This weekend, took a workshop with Djalma Primordial Science, a pair of artists who create butoh-based improvisational movement/sound performances (that right?). It was both intense and intensive (6 hours each day, though I left half-way through Sunday because Ben is taking the Bar this week–Tuesday, Wednesday and Thursday (if my parents thought loving a lawyer would encourage me to be one, they were oh, oh so wrong)–and I knew if I didn’t have the afternoon and evening to do things like dishes and grocery shopping, the night–and the week–would be lost to me–Ephia, the teacher, looked quite askance at that, I know I should surrender the exigencies (anyone know how to pronounce that word? I love it but don’t know how) of daily life when working like that but I saw the looming Tuesday night in my mind’s eye and it looked ugly).
So. The workshop was excellent, just terrifically exhausting. It’s been a long time since I’ve submitted myself to any performance training.
While Ephia was a great facilitator, the training focused on two quite familiar approaches to physical performance training:
1. Increasing the flexibility of the physical instrument through defamiliarization: Our bodies get used to certain patterns of movement as we go about our days–there’s a pretty finite number of things that we have to physically get used to dealing with, so our bodies fall into habits.
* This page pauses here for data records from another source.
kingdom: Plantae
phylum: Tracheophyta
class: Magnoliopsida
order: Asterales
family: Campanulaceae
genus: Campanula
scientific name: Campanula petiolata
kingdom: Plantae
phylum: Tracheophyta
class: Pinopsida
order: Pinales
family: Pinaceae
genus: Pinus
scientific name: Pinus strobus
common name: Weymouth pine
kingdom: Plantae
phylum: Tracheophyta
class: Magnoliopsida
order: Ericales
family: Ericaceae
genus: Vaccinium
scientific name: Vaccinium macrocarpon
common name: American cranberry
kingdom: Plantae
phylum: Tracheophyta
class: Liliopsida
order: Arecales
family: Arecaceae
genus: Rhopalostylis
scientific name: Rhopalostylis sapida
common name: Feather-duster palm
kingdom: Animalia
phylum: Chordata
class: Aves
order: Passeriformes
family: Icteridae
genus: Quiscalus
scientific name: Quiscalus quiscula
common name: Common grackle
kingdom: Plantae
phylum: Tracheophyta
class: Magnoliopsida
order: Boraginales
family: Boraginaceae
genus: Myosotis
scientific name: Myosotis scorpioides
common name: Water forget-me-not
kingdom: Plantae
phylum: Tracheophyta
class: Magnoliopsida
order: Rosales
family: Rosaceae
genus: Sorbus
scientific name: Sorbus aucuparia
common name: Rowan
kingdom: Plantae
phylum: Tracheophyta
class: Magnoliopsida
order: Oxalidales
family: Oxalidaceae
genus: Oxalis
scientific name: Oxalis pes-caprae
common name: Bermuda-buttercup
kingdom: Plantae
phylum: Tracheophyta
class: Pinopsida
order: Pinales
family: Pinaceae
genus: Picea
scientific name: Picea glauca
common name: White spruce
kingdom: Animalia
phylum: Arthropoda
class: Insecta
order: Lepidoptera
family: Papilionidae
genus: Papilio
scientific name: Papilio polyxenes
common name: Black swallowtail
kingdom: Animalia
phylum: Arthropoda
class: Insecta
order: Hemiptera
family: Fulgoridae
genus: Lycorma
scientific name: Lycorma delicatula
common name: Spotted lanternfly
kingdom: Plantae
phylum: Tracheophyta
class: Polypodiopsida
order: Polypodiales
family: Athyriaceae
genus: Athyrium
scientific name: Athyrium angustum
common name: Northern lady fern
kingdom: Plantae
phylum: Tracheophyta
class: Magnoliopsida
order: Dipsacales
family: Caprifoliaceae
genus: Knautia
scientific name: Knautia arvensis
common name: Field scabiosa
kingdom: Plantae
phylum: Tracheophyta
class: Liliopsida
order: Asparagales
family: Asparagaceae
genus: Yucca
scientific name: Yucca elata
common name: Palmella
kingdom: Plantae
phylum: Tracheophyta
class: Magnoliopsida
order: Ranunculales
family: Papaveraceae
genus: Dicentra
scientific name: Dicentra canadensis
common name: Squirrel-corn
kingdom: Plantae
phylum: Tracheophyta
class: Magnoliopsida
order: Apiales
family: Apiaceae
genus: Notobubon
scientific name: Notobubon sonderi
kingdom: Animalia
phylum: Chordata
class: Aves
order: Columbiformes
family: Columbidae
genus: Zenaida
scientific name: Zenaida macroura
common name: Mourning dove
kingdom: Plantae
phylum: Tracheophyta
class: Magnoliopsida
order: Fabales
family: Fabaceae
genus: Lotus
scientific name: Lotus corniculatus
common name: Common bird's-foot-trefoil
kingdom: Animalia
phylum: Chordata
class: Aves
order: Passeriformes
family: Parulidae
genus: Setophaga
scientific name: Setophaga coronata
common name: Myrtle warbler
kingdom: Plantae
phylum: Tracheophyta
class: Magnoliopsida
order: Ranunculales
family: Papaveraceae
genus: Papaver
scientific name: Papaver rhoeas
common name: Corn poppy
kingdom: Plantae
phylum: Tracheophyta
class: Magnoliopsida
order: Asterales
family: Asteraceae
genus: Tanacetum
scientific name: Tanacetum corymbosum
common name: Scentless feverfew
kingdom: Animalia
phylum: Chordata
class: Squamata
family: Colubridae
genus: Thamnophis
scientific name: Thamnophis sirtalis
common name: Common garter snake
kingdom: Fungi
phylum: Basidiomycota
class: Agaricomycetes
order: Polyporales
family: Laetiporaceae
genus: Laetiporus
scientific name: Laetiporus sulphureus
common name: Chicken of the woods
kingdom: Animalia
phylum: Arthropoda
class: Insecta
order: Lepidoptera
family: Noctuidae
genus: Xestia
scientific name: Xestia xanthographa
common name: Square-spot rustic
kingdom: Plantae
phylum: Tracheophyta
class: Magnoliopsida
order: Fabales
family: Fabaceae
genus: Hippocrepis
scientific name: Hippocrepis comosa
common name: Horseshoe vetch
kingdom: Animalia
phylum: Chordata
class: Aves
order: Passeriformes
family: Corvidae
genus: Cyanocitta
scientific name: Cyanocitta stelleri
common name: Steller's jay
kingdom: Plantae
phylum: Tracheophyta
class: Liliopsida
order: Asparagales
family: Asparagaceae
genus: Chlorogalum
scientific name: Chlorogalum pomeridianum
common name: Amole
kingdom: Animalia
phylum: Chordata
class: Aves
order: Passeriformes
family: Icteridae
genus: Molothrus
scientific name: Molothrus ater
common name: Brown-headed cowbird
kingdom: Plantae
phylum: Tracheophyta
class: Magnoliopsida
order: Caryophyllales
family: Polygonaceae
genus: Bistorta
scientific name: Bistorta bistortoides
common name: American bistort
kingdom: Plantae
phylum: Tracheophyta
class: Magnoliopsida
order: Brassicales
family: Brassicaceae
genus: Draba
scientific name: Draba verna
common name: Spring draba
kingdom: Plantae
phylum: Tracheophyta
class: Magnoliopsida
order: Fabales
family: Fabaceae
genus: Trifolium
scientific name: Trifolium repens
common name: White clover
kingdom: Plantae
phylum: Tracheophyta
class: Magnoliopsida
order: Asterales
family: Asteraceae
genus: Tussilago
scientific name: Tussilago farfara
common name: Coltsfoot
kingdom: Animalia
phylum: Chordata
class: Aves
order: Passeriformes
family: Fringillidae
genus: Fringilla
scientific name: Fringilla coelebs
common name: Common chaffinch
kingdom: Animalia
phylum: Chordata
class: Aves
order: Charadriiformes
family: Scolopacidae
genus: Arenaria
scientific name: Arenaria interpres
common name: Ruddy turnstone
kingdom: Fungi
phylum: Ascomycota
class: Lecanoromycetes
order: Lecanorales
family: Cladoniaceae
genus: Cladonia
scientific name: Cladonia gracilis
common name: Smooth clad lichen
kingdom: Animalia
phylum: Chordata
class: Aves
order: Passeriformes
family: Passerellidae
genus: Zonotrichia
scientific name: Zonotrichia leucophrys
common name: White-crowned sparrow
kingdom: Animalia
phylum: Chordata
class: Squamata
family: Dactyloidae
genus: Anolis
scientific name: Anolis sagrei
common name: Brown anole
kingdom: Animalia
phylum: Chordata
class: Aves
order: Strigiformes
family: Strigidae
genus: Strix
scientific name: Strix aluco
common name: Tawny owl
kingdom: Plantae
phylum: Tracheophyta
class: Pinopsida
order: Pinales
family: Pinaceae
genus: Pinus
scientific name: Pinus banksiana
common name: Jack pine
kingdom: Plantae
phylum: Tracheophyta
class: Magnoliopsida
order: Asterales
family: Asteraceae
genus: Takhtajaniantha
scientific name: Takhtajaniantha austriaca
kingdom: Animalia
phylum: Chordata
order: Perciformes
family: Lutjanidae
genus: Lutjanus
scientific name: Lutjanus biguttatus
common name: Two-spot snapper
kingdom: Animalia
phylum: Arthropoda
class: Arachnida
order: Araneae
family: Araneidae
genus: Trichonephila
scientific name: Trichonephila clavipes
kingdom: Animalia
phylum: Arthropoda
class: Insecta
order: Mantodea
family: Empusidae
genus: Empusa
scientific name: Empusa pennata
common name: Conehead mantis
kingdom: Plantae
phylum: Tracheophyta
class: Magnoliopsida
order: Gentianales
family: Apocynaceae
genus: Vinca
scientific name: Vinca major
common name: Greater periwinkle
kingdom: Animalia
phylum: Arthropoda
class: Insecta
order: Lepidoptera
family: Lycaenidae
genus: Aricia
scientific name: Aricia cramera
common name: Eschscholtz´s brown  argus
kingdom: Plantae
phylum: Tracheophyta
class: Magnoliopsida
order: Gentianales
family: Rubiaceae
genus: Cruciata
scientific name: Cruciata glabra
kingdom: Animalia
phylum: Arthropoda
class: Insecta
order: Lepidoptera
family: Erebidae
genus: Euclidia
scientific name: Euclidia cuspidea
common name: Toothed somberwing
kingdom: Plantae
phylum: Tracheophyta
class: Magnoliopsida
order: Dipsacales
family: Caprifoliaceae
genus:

Thus we must force ourselves to physically, vocally, and mentally, to move, make sound, and think in images outside our ken, in ways both unfamiliar and sometimes uncomfortable, etc., to break through those habits. (*Boal starts with defamiliarization in his Theater Games for Actors and Non-Actors
and has great techniques to use with across all skill levels).
2. Practicing placing images in the body. Another mode of both flexibility and focus, though harder to communicate with language–you want to increase your body’s ability to react to, assume qualities of, or be in concert of, your (post-verbal) imagination. So you learn to place specific images in specific parts of your body–to connect your mind’s eye with your body. This “gets you out of your head,” or rather, makes you very present in your body. And a lot of times, the best way to access parts of yourself as a performer is to work from a physical impulse into the emotional or spiritual material. Maybe this all sounds fruity, but swear to God, it works. Acting technique, folks.
So yes, it was delicious and edifying to practice these parts of myself. Has left me feeling good, even a day and change later.